DO THIS: Can you put each of the lines below into a JSON list of strings, one string per line, leaving out blank lines?

GIVEN RECORDS:
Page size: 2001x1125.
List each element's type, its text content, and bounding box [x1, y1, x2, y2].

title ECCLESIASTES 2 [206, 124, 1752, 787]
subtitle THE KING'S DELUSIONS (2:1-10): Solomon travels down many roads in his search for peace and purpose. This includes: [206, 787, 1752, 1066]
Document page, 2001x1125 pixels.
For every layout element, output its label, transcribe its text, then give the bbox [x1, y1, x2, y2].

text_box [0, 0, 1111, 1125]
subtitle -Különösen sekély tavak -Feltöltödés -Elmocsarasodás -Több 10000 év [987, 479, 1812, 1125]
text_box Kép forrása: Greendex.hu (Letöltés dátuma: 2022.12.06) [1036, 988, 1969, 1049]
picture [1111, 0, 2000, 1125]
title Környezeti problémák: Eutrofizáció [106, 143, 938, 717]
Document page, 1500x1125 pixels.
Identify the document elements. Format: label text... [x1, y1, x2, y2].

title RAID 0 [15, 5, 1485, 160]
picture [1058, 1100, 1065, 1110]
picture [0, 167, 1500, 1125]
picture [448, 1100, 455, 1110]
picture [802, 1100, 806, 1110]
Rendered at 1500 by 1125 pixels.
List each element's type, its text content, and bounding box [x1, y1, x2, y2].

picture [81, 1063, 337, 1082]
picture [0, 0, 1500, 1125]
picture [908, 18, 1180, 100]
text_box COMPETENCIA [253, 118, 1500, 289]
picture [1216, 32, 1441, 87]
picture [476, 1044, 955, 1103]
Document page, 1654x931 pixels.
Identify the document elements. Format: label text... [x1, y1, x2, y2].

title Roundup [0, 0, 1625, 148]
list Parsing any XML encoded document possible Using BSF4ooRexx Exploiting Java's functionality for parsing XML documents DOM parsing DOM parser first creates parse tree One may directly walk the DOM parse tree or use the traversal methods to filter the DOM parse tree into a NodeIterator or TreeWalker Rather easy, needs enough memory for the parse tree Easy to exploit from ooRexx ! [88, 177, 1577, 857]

ANSWER TO THIS PROBLEM:
[
  "Page size: 2001x1125.",
  "List each element's type, its text content, and bounding box [x1, y1, x2, y2].",
  "title ECCLESIASTES 2 [206, 124, 1752, 787]",
  "subtitle THE KING'S DELUSIONS (2:1-10): Solomon travels down many roads in his search for peace and purpose. This includes: [206, 787, 1752, 1066]",
  "Document page, 2001x1125 pixels.",
  "For every layout element, output its label, transcribe its text, then give the bbox [x1, y1, x2, y2].",
  "text_box [0, 0, 1111, 1125]",
  "subtitle -Különösen sekély tavak -Feltöltödés -Elmocsarasodás -Több 10000 év [987, 479, 1812, 1125]",
  "text_box Kép forrása: Greendex.hu (Letöltés dátuma: 2022.12.06) [1036, 988, 1969, 1049]",
  "picture [1111, 0, 2000, 1125]",
  "title Környezeti problémák: Eutrofizáció [106, 143, 938, 717]",
  "Document page, 1500x1125 pixels.",
  "Identify the document elements. Format: label text... [x1, y1, x2, y2].",
  "title RAID 0 [15, 5, 1485, 160]",
  "picture [1058, 1100, 1065, 1110]",
  "picture [0, 167, 1500, 1125]",
  "picture [448, 1100, 455, 1110]",
  "picture [802, 1100, 806, 1110]",
  "Rendered at 1500 by 1125 pixels.",
  "List each element's type, its text content, and bounding box [x1, y1, x2, y2].",
  "picture [81, 1063, 337, 1082]",
  "picture [0, 0, 1500, 1125]",
  "picture [908, 18, 1180, 100]",
  "text_box COMPETENCIA [253, 118, 1500, 289]",
  "picture [1216, 32, 1441, 87]",
  "picture [476, 1044, 955, 1103]",
  "Document page, 1654x931 pixels.",
  "Identify the document elements. Format: label text... [x1, y1, x2, y2].",
  "title Roundup [0, 0, 1625, 148]",
  "list Parsing any XML encoded document possible Using BSF4ooRexx Exploiting Java's functionality for parsing XML documents DOM parsing DOM parser first creates parse tree One may directly walk the DOM parse tree or use the traversal methods to filter the DOM parse tree into a NodeIterator or TreeWalker Rather easy, needs enough memory for the parse tree Easy to exploit from ooRexx ! [88, 177, 1577, 857]"
]